Identificadas as áreas de águas subterrâneas do cerrado com possibilidade de contaminação
Os lençóis freáticos mais vulneráveis foram localizados no sudeste, centro-oeste e centro-leste de Mato Grosso, oeste da Bahia, sudoeste de Goiás e norte de Mato Grosso do Sul, marcadas no mapa, ao lado, em cor escura. Trabalho de mapeamento foi realizado por especialistas da Embrapa Gestão Territorial (SP) delineou as áreas do Cerrado que abrigam águas subterrâneas naturalmente mais sujeitas à contaminação por agentes químicos. O levantamento divide o bioma em quatro categorias de vulnerabilidade: alta, média, baixa e muito baixa.

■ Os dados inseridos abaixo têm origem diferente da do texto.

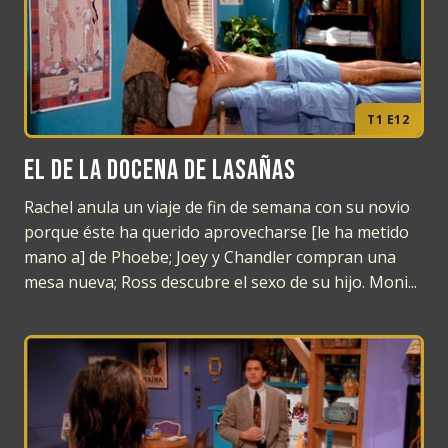
T1 E12
El de la docena de lasañas
Rachel anula un viaje de fin de semana con su novio
porque éste ha querido aprovecharse [le ha metido
mano a] de Phoebe; Joey y Chandler compran una
mesa nueva; Ross descubre el sexo de su hijo. Moni...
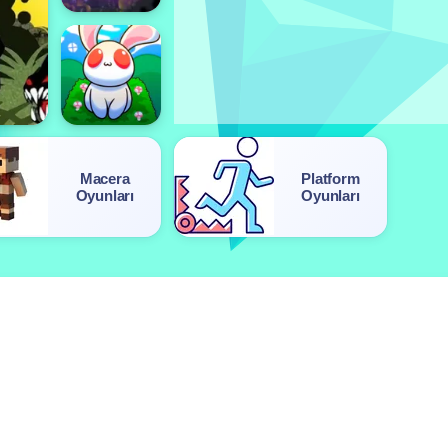
Macera
Platform
Oyunları
Oyunları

“Lençóis de água mais próximos da superfície, em regiões de solo poroso e clima chuvoso, por exemplo, são naturalmente mais sujeitos a receber contaminantes em comparação a corpos d’água em grandes profundidades e em locais áridos”, exemplifica o engenheiro-agrônomo Rafael Mingoti, analista da Embrapa que participou do trabalho. Ele explica que a equipe levou em conta diversas variáveis como dados climáticos, perfis e tipos de solo, profundidade dos lençóis freáticos e balanço hídrico.
A segunda etapa do projeto vai aumentar o detalhamento dessas áreas, identificar atividades econômicas nelas presentes e avaliar possíveis riscos a que os corpos de água subterrâneos poderão estar expostos. Mingoti revela que o método para estimativa da espessura de perfil de solo é o mesmo utilizado pelo Instituto Nacional de Pesquisas Espaciais (Inpe) para estimar a profundidade do lençol freático da floresta Amazônica, que se baseia em dados de relevo.